Клерфэ снова сел. Он был собой недоволен. «Что мне здесь надо? – с досадой подумал он. – Мне давно уже не двадцать!»
– Почему бы вам с ним не поехать? – ворчливо спросил он.
– Хотите от меня избавиться?
Он взглянул на нее. Вид у нее был беспомощный, но ему ли не знать: беспомощность – самое страшное женское оружие. По-настоящему беспомощных женщин вообще не бывает.
– Конечно же, нет, – ответил он. – Значит, остаемся!
Она бросила взгляд в сторону бара.
– Он не уходит, – прошептала она. – Остался сторожить. Думает, я уступлю.
Клерфэ потянулся за бутылкой, налил ей и себе.
– Ну и хорошо. Посмотрим, кто продержится дольше.

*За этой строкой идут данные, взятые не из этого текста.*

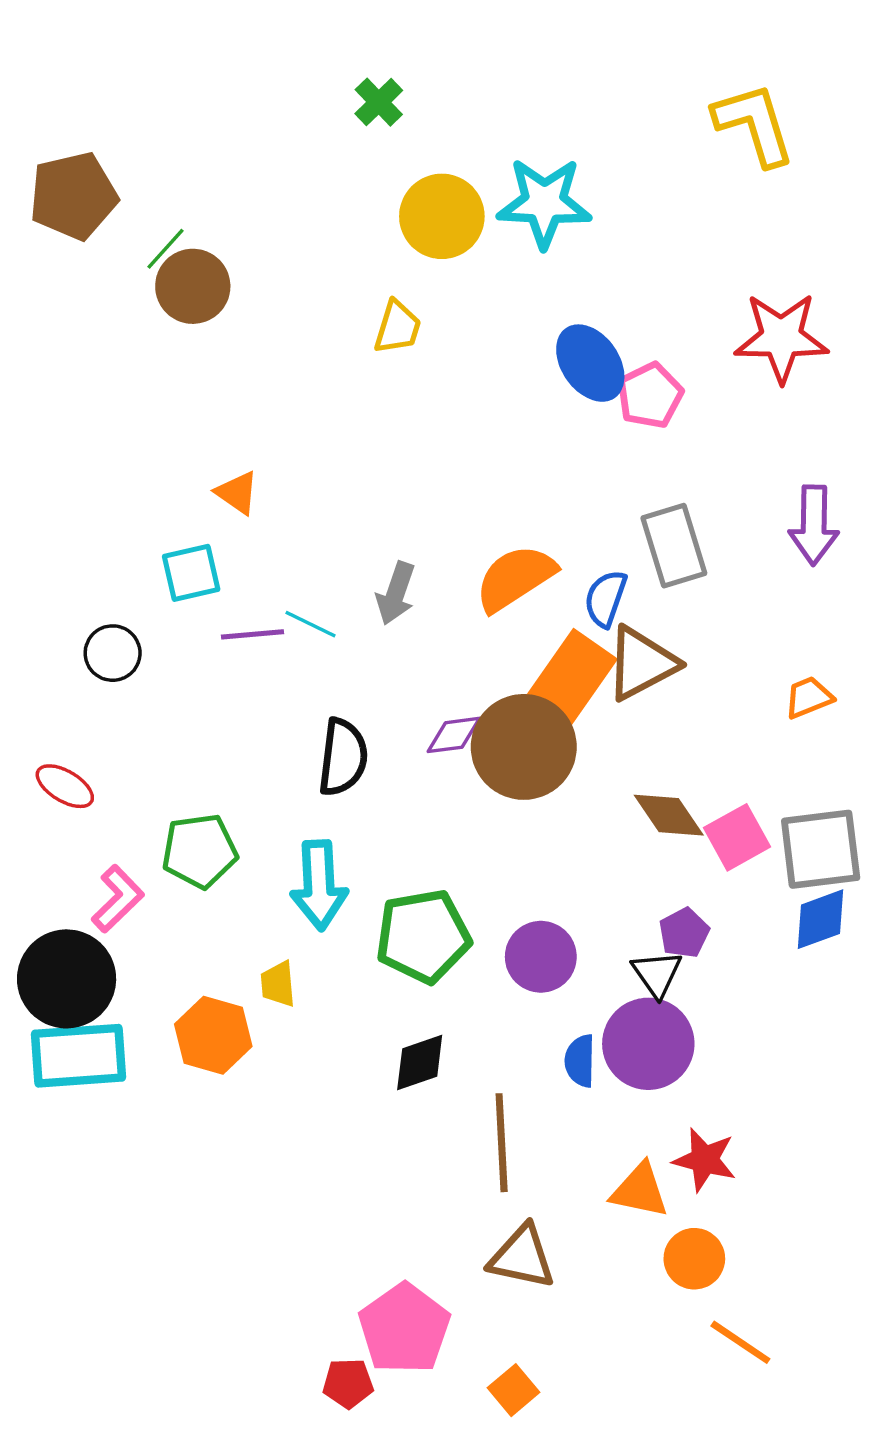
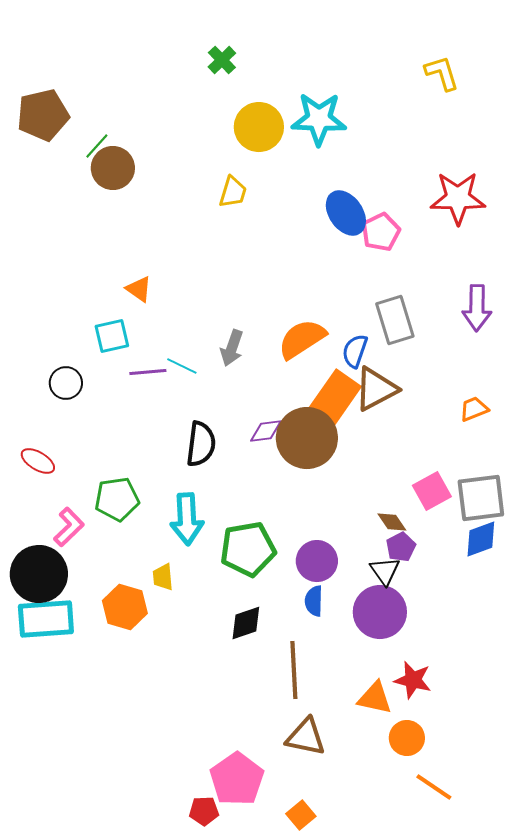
yellow L-shape: (754, 124) -> (442, 73), size x0.7
brown diamond: (669, 815) -> (392, 522), moved, size x0.7
blue semicircle: (580, 1061) -> (314, 601), moved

– Вам его не понять, – с неожиданной резкостью заметила Лилиан. – Это не ревность.
– Нет?
– Нет. Он несчастлив, болен и заботится обо мне. Легко выказывать превосходство, когда ты здоров.
Клерфэ поставил бутылку. Ах ты, сердобольная бестия. Не успеешь тебя спасти, ты уже норовишь отрубить руку спасителя.
– Вполне возможно, – равнодушно проронил он. – Но разве быть здоровым – это преступление?
Она снова повернулась к нему.
– Конечно, нет, – пробормотала она. – Сама не знаю, что я говорю. Думаю, мне лучше уйти.
За сумочку она схватилась, но встать не встала. И хотя она уже порядком успела ему надоесть, сейчас, покуда Волков там, у стойки, ее дожидается, он ни за что ее не отпустит – не настолько уж он успел состариться.
– Ничего, со мной можно не церемониться, – сказал он. – Я не особо чувствительный.
– Здесь все чувствительные.
– Но я-то не здешний.
– Верно, – она вдруг улыбнулась. – Должно быть, в этом все дело.
– В чем же?
– В чем-то, что всех нас сбивает с толку. Разве вы сами не видите? Даже Хольмана, вашего друга.
– Может быть, – озадаченно проговорил Клерфэ. – Наверно, не стоило мне приезжать. И Волкова я тоже сбиваю с толку?
– А вы не заметили?
– Возможно. Только зачем он так старается мне это показать?
– Он уходит.
Клерфэ и без нее это видел.
– А вы? – спросил он. – Вам разве не лучше тоже вернуться в санаторий?
– Кто же это знает? Далай-лама? Я? Крокодил? Господь Бог? – Она подняла бокал. – И кто будет в ответе? Кто? Я? Господь Бог? И за кого? Пойдемте лучше танцевать!